Late Saturday, comedians the Hodge Twins joked, “We name it the Chinese rocket because it comes from CHINA.”

On Friday, astronomer Dr. Jonathan McDowell of the Harvard-Smithsonian Center for Astrophysics told Fox News that space junk watchers expected the core to come down sometime Saturday or Sunday, but they couldn’t say when or where because atmospheric factors, such as weather, might have a major effect on the rocket’s course.

“We don’t know where and we don’t know when,” he wrote in an email. “You’re 18,000 miles wrong in WHERE if you’re an hour off in WHEN.”

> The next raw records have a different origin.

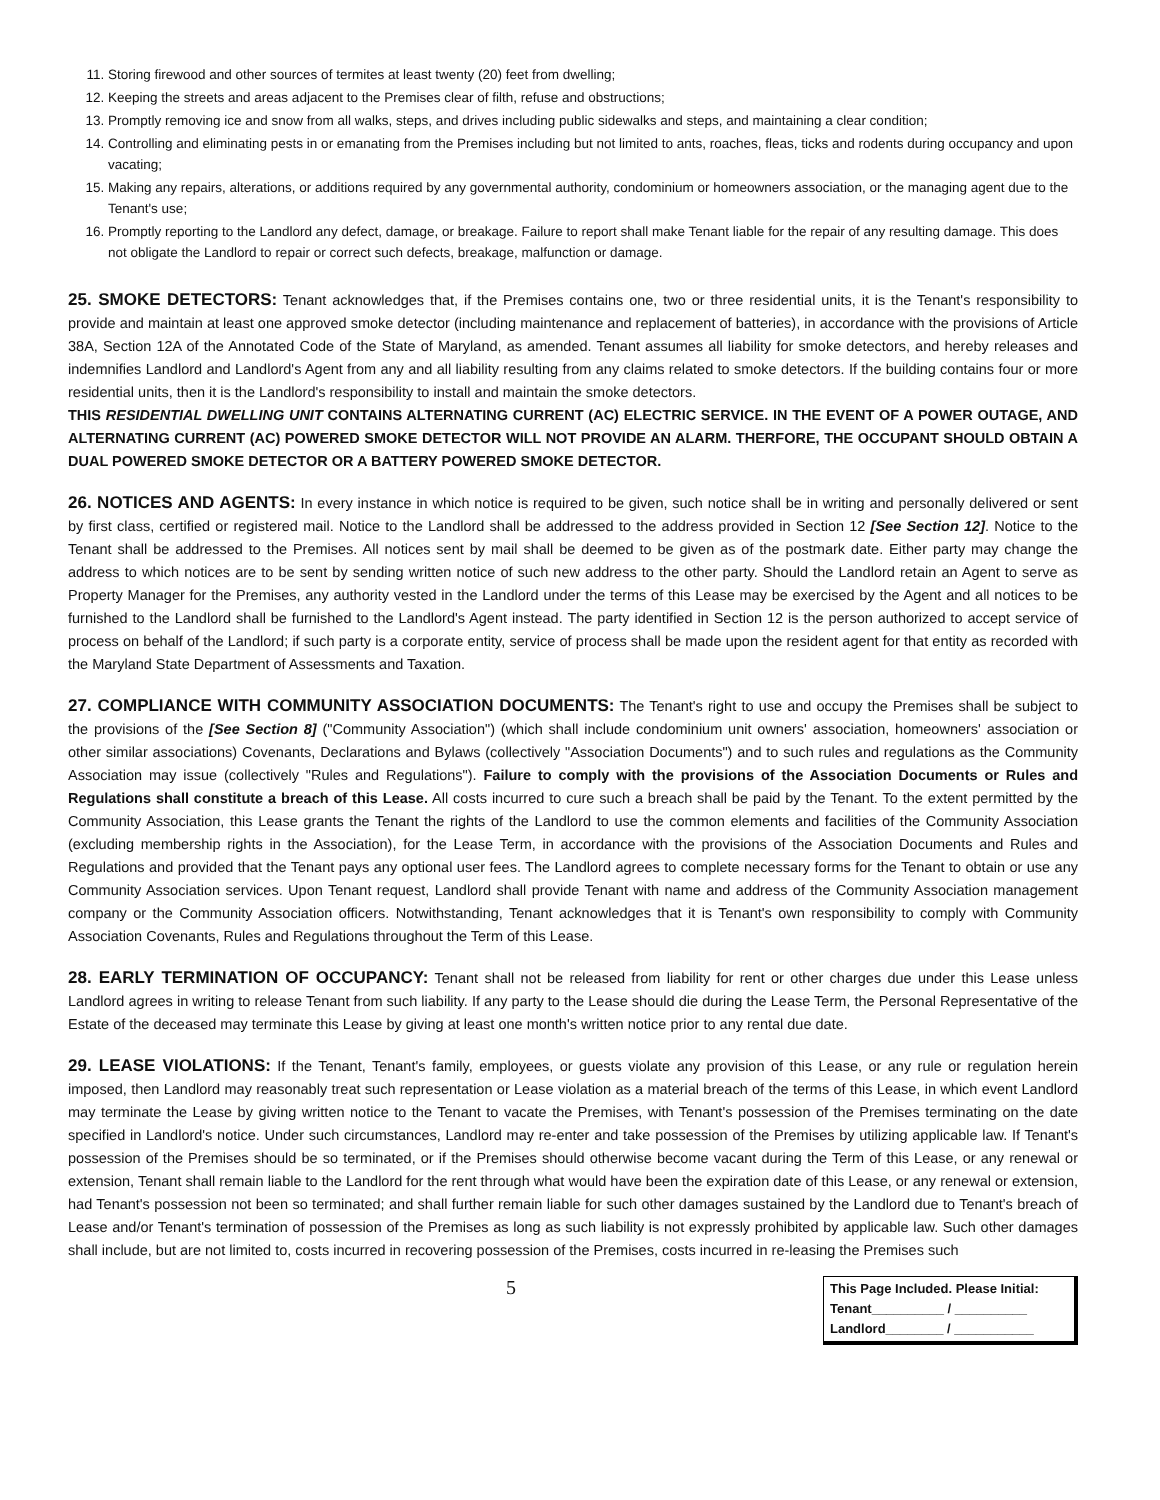11. Storing firewood and other sources of termites at least twenty (20) feet from dwelling;
12. Keeping the streets and areas adjacent to the Premises clear of filth, refuse and obstructions;
13. Promptly removing ice and snow from all walks, steps, and drives including public sidewalks and steps, and maintaining a clear condition;
14. Controlling and eliminating pests in or emanating from the Premises including but not limited to ants, roaches, fleas, ticks and rodents during occupancy and upon vacating;
15. Making any repairs, alterations, or additions required by any governmental authority, condominium or homeowners association, or the managing agent due to the Tenant's use;
16. Promptly reporting to the Landlord any defect, damage, or breakage. Failure to report shall make Tenant liable for the repair of any resulting damage. This does not obligate the Landlord to repair or correct such defects, breakage, malfunction or damage.
25. SMOKE DETECTORS: Tenant acknowledges that, if the Premises contains one, two or three residential units, it is the Tenant's responsibility to provide and maintain at least one approved smoke detector (including maintenance and replacement of batteries), in accordance with the provisions of Article 38A, Section 12A of the Annotated Code of the State of Maryland, as amended. Tenant assumes all liability for smoke detectors, and hereby releases and indemnifies Landlord and Landlord's Agent from any and all liability resulting from any claims related to smoke detectors. If the building contains four or more residential units, then it is the Landlord's responsibility to install and maintain the smoke detectors.
THIS RESIDENTIAL DWELLING UNIT CONTAINS ALTERNATING CURRENT (AC) ELECTRIC SERVICE. IN THE EVENT OF A POWER OUTAGE, AND ALTERNATING CURRENT (AC) POWERED SMOKE DETECTOR WILL NOT PROVIDE AN ALARM. THERFORE, THE OCCUPANT SHOULD OBTAIN A DUAL POWERED SMOKE DETECTOR OR A BATTERY POWERED SMOKE DETECTOR.
26. NOTICES AND AGENTS: In every instance in which notice is required to be given, such notice shall be in writing and personally delivered or sent by first class, certified or registered mail. Notice to the Landlord shall be addressed to the address provided in Section 12 [See Section 12]. Notice to the Tenant shall be addressed to the Premises. All notices sent by mail shall be deemed to be given as of the postmark date. Either party may change the address to which notices are to be sent by sending written notice of such new address to the other party. Should the Landlord retain an Agent to serve as Property Manager for the Premises, any authority vested in the Landlord under the terms of this Lease may be exercised by the Agent and all notices to be furnished to the Landlord shall be furnished to the Landlord's Agent instead. The party identified in Section 12 is the person authorized to accept service of process on behalf of the Landlord; if such party is a corporate entity, service of process shall be made upon the resident agent for that entity as recorded with the Maryland State Department of Assessments and Taxation.
27. COMPLIANCE WITH COMMUNITY ASSOCIATION DOCUMENTS: The Tenant's right to use and occupy the Premises shall be subject to the provisions of the [See Section 8] ("Community Association") (which shall include condominium unit owners' association, homeowners' association or other similar associations) Covenants, Declarations and Bylaws (collectively "Association Documents") and to such rules and regulations as the Community Association may issue (collectively "Rules and Regulations"). Failure to comply with the provisions of the Association Documents or Rules and Regulations shall constitute a breach of this Lease. All costs incurred to cure such a breach shall be paid by the Tenant. To the extent permitted by the Community Association, this Lease grants the Tenant the rights of the Landlord to use the common elements and facilities of the Community Association (excluding membership rights in the Association), for the Lease Term, in accordance with the provisions of the Association Documents and Rules and Regulations and provided that the Tenant pays any optional user fees. The Landlord agrees to complete necessary forms for the Tenant to obtain or use any Community Association services. Upon Tenant request, Landlord shall provide Tenant with name and address of the Community Association management company or the Community Association officers. Notwithstanding, Tenant acknowledges that it is Tenant's own responsibility to comply with Community Association Covenants, Rules and Regulations throughout the Term of this Lease.
28. EARLY TERMINATION OF OCCUPANCY: Tenant shall not be released from liability for rent or other charges due under this Lease unless Landlord agrees in writing to release Tenant from such liability. If any party to the Lease should die during the Lease Term, the Personal Representative of the Estate of the deceased may terminate this Lease by giving at least one month's written notice prior to any rental due date.
29. LEASE VIOLATIONS: If the Tenant, Tenant's family, employees, or guests violate any provision of this Lease, or any rule or regulation herein imposed, then Landlord may reasonably treat such representation or Lease violation as a material breach of the terms of this Lease, in which event Landlord may terminate the Lease by giving written notice to the Tenant to vacate the Premises, with Tenant's possession of the Premises terminating on the date specified in Landlord's notice. Under such circumstances, Landlord may re-enter and take possession of the Premises by utilizing applicable law. If Tenant's possession of the Premises should be so terminated, or if the Premises should otherwise become vacant during the Term of this Lease, or any renewal or extension, Tenant shall remain liable to the Landlord for the rent through what would have been the expiration date of this Lease, or any renewal or extension, had Tenant's possession not been so terminated; and shall further remain liable for such other damages sustained by the Landlord due to Tenant's breach of Lease and/or Tenant's termination of possession of the Premises as long as such liability is not expressly prohibited by applicable law. Such other damages shall include, but are not limited to, costs incurred in recovering possession of the Premises, costs incurred in re-leasing the Premises such
5
This Page Included. Please Initial:
Tenant__________ / __________
Landlord________ / ___________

That’s because the 23-ton rocket core, which is about 100 miles long and 15 feet high, was whizzing around the earth at 18,000 mph, creeping closer to the surface until reentering the atmosphere and building friction.

According to Wang Wenbin, a spokesman for China’s Foreign Ministry, most of the rocket’s parts should burn up, and “the risk of damage to aviation or ground facilities” is “extremely poor.”

Experts agreed on that point, but said China’s launch practices were at best “irresponsible.”

All other space-capable countries maintain close control over their first-stage rockets, which either splash down safely into the ocean before entering orbit or return to the surface in a controlled descent for reuse, as SpaceX does.

Another Long March 5B rocket stage reentered the atmosphere almost exactly a year ago, barely missing New York City before crashing into a West African village. Although no one was hurt, China plans to launch many more of the rockets as it builds its new Tianhe space station, and each mission carries the risk of failure until the country’s safety measures are improved.